Исчезло напускное доброжелательство монаха. Лицо находившегося перед Доминисом человека теперь откровенно выражало бушевавшие в его груди чувства; и он сжимал кулаки, обуреваемый страстным желанием броситься на архиепископа и задушить его, отступника, собственными руками. Разыгрываемая комедия братства во Христе оказалась обманом, который не выдержал первой же проверки. Нижняя губа монаха отвисла, открывая острые зубы, словно устремленные к глотке противника. А глаза! В них Доминис увидел свое отражение таким изуродованным, каким исподволь рисовали его кисти шпионов в секретном отделении ордена. Святое братство возненавидело его, и пламя ненависти полыхало теперь в расширенных зрачках иезуита.

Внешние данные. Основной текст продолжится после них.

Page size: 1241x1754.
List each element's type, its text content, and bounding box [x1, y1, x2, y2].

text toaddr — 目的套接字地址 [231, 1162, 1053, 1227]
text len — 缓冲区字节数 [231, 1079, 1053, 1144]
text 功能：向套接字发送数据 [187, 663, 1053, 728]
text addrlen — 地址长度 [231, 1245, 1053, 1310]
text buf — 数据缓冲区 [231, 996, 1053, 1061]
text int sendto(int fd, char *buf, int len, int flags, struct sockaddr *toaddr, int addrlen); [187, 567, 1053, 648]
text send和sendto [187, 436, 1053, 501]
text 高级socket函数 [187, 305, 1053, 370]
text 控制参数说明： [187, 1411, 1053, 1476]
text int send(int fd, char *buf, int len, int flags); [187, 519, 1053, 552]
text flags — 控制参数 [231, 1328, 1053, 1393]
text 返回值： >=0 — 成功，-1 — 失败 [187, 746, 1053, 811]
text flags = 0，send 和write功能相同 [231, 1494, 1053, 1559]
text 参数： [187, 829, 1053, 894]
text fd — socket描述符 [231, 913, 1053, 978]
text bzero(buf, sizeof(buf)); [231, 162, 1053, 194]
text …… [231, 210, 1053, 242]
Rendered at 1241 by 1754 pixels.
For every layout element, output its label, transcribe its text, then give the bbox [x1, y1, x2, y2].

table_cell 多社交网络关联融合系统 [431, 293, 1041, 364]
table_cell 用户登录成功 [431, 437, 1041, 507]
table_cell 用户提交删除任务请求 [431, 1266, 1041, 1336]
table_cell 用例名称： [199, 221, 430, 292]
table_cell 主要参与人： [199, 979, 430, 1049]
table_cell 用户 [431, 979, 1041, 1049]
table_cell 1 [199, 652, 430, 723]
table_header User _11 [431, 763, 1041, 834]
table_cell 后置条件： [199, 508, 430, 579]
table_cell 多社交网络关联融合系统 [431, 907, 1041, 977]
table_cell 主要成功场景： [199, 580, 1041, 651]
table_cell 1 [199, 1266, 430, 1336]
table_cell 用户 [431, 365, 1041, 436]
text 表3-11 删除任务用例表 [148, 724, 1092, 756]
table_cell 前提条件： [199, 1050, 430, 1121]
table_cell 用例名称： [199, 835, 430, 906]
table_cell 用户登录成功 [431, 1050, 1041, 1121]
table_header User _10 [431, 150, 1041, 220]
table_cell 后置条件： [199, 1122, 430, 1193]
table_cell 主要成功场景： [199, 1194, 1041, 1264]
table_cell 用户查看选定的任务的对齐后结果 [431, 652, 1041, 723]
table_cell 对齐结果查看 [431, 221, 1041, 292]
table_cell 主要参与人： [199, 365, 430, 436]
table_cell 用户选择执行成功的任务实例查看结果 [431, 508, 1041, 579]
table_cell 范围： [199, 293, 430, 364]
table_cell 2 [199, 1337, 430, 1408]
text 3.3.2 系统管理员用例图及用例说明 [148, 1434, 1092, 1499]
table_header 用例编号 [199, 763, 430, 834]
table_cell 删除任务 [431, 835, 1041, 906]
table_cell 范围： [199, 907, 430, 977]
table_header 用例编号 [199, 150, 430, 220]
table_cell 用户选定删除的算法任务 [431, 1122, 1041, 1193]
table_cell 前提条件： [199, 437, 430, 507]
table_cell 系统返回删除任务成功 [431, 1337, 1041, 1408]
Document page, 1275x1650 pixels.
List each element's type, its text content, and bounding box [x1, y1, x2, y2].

– Куда? – Судорога свела его члены, не оставляя Доминису какой-либо надежды па спасение. – Куда? Все принадлежит церкви. Даже рубашка на теле твоем не твоя.
Охваченный слепой яростью, он дернул архиепископа за мантию и стал ее срывать. Этот патер-фанатик скорее принял бы притворство и упрямство другого, но слово «прощайте» из уст отступника оказалось ему не по силам; для него неприемлема была сама мысль, что находящийся под опекой церкви может куда-то уйти по собственной воле. Ведь святой орден и курия привыкли передвигать, точно пешки, и бросать в тюрьмы папских вассалов и слуг, по, чтобы кто-нибудь уходил сам… такого не случалось, и в этом он усматривал почти личное оскорбление.